- What you have to do -
Can you copy the lines of the records below exactly as they appear, starting at the line containing "scientific name: Pipiza quadrimaculata" and ending at the line containing "scientific name: Xystopeplus rufago", with both of those lines included?

(Dataset records)
··········

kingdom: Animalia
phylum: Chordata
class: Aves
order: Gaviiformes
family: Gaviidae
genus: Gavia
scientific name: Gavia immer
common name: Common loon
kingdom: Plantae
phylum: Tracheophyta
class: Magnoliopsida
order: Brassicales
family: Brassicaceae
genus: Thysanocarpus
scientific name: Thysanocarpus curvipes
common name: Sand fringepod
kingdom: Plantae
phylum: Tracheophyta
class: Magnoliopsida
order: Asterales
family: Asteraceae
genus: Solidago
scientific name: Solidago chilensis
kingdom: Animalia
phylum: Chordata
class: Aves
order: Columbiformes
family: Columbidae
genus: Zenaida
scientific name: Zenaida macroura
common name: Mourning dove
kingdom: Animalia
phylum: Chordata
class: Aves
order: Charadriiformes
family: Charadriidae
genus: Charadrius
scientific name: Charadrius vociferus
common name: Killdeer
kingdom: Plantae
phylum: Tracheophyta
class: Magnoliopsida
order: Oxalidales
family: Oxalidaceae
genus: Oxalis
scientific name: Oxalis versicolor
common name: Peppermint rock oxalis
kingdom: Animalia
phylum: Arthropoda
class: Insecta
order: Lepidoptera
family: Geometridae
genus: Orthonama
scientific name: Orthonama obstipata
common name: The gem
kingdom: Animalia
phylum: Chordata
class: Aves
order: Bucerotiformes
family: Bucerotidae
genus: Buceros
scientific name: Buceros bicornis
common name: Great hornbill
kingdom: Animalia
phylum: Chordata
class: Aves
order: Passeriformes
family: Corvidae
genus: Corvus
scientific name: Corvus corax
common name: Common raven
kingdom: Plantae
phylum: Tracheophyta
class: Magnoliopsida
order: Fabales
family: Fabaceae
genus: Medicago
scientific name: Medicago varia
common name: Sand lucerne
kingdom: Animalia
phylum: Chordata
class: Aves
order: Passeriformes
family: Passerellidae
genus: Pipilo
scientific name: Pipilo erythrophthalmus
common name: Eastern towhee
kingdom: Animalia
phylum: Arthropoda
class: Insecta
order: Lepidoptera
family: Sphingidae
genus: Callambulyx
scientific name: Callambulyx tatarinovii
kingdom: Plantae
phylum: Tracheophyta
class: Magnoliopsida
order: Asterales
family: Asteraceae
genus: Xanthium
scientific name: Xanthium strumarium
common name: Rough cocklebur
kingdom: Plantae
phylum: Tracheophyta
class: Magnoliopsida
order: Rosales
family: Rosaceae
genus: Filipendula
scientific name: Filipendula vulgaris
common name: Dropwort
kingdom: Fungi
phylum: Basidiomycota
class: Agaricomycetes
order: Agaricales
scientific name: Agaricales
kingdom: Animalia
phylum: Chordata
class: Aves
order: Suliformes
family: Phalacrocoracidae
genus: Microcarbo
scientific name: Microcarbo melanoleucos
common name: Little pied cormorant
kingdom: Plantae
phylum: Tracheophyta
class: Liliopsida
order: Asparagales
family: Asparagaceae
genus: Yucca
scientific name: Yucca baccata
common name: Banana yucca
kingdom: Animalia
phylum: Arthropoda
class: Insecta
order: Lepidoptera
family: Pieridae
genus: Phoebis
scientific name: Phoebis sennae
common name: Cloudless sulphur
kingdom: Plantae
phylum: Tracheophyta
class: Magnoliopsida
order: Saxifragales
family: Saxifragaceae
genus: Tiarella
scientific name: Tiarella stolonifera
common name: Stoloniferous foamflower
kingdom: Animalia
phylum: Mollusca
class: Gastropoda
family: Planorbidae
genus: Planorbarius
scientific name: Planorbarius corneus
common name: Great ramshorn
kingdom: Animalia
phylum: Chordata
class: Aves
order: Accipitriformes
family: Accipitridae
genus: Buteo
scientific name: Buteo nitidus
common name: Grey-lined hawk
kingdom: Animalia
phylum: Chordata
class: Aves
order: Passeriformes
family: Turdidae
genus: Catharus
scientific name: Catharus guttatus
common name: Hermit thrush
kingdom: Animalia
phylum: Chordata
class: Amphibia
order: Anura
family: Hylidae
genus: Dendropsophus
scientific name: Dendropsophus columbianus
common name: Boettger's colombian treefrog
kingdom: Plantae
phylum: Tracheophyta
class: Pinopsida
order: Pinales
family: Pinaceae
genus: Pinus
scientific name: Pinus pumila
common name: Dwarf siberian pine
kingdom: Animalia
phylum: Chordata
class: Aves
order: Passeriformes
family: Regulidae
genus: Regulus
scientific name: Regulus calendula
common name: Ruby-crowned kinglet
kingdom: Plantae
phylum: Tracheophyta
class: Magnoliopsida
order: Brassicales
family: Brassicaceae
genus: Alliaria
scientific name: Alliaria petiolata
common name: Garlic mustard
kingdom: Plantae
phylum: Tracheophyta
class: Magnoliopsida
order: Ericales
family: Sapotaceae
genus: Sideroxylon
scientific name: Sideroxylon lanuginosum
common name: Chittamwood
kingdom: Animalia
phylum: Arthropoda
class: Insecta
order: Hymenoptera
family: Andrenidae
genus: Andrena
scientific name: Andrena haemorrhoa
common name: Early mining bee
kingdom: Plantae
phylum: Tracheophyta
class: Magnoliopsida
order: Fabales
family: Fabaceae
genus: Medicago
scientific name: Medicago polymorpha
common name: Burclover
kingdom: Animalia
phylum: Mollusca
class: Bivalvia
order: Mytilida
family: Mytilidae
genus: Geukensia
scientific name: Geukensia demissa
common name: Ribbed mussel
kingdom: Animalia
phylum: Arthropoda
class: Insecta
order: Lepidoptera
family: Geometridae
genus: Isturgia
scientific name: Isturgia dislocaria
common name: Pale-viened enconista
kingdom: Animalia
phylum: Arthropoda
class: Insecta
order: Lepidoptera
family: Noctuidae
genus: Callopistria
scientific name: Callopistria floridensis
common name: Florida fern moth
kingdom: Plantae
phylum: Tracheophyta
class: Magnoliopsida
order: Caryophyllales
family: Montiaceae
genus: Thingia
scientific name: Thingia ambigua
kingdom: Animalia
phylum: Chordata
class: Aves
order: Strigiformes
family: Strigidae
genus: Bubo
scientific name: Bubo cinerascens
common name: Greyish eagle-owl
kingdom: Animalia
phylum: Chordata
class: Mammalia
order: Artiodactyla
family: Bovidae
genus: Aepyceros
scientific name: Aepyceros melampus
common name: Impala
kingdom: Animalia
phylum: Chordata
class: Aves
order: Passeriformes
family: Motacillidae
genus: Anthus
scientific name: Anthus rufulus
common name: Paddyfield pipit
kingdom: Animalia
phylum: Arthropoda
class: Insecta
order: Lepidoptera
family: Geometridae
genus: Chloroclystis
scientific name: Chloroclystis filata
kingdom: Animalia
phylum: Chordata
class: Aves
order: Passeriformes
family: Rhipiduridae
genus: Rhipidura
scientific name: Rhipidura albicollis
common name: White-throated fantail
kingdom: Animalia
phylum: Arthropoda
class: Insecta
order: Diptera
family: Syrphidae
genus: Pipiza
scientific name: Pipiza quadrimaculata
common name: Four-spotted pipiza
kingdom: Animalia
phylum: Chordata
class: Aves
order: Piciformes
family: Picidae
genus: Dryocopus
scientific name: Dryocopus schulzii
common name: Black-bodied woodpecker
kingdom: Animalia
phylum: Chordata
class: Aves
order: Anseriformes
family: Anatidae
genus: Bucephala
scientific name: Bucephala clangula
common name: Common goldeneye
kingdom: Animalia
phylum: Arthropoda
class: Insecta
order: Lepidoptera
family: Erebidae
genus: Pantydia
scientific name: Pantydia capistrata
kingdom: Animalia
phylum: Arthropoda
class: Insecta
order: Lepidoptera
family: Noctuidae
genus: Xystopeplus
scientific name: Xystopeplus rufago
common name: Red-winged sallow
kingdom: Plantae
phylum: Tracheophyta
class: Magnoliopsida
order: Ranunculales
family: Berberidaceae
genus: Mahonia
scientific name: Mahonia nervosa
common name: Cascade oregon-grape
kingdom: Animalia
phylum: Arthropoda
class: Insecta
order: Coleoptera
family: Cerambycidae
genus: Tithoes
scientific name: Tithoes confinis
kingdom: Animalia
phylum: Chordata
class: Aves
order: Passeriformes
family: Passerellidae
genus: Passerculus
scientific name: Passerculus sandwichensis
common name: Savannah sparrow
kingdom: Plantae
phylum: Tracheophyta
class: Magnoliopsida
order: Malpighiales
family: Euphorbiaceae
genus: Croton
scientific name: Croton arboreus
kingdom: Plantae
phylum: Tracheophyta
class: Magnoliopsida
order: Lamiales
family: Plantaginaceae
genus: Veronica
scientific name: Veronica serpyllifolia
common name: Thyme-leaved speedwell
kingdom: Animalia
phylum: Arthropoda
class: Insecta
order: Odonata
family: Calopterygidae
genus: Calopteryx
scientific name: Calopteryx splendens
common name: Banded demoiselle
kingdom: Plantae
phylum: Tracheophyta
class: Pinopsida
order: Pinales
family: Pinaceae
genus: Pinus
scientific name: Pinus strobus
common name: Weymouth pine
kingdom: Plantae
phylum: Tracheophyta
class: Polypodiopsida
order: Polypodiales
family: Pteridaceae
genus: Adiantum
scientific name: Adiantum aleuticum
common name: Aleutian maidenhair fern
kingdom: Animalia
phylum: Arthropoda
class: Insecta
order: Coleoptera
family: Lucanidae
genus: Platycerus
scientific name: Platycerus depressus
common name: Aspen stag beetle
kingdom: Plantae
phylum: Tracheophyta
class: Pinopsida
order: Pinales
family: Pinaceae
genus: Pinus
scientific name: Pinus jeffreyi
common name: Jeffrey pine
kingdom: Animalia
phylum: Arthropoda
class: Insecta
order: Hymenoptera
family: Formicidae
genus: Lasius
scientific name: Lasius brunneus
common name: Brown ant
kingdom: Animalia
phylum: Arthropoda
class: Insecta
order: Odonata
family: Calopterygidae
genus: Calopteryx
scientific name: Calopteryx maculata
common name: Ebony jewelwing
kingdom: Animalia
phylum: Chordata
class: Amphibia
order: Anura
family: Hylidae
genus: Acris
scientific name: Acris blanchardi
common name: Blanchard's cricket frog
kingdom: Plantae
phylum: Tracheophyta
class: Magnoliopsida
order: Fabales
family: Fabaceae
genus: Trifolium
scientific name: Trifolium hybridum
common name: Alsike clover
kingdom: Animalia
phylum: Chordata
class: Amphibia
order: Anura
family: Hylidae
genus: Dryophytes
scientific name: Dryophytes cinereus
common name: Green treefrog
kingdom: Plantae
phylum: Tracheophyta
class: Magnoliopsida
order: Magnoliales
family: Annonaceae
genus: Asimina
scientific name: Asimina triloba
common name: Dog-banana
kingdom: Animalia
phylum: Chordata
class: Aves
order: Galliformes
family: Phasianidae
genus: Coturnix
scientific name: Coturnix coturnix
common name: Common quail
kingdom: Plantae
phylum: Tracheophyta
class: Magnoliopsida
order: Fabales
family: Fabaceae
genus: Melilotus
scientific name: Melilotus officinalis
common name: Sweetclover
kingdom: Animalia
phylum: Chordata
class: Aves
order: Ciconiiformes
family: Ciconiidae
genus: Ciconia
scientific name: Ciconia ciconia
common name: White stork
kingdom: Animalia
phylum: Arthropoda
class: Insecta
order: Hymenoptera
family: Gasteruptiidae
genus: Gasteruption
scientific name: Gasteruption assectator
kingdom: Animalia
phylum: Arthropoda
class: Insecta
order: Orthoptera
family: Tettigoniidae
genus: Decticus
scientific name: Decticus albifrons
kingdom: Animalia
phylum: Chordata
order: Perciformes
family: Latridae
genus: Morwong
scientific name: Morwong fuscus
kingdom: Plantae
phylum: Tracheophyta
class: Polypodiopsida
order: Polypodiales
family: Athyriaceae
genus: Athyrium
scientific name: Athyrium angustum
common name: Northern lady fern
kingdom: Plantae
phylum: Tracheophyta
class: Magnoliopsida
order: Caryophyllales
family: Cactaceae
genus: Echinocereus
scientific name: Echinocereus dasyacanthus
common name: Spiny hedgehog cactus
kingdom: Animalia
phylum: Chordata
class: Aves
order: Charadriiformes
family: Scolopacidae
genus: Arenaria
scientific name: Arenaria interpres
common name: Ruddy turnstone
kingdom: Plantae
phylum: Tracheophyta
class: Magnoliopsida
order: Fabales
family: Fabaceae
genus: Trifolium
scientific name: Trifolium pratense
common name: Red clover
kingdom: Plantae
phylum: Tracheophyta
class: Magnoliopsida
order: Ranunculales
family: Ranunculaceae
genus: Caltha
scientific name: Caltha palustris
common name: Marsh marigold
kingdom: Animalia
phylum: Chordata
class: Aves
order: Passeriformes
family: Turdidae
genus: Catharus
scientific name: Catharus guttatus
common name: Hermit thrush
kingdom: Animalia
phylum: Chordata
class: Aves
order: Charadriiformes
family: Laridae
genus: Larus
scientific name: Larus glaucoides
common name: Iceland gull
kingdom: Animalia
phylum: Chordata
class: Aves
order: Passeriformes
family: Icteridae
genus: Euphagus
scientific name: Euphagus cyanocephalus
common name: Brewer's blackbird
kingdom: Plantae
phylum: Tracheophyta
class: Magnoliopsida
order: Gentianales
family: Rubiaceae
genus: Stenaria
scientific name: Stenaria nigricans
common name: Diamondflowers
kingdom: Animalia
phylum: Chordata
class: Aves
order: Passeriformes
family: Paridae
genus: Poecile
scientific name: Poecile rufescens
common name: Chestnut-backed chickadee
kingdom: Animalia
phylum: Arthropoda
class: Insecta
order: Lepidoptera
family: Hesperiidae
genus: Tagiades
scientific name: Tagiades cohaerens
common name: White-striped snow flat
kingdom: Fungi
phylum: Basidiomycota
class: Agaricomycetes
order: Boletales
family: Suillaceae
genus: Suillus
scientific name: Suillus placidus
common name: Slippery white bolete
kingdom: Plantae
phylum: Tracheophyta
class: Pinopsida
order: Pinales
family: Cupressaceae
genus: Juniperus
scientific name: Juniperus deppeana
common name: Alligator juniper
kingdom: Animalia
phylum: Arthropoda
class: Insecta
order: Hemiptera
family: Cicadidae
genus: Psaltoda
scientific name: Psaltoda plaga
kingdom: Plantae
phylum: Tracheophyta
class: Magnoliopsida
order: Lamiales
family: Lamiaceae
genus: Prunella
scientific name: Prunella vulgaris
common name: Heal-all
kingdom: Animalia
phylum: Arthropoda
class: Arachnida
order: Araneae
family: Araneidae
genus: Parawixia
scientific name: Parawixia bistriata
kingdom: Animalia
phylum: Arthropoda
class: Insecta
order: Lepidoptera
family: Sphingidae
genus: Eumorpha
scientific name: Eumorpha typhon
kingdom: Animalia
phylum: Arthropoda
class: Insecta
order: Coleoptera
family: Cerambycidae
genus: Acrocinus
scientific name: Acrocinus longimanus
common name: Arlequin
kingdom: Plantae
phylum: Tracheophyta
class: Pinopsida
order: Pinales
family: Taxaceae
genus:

··········

- Complete output -
scientific name: Pipiza quadrimaculata
common name: Four-spotted pipiza
kingdom: Animalia
phylum: Chordata
class: Aves
order: Piciformes
family: Picidae
genus: Dryocopus
scientific name: Dryocopus schulzii
common name: Black-bodied woodpecker
kingdom: Animalia
phylum: Chordata
class: Aves
order: Anseriformes
family: Anatidae
genus: Bucephala
scientific name: Bucephala clangula
common name: Common goldeneye
kingdom: Animalia
phylum: Arthropoda
class: Insecta
order: Lepidoptera
family: Erebidae
genus: Pantydia
scientific name: Pantydia capistrata
kingdom: Animalia
phylum: Arthropoda
class: Insecta
order: Lepidoptera
family: Noctuidae
genus: Xystopeplus
scientific name: Xystopeplus rufago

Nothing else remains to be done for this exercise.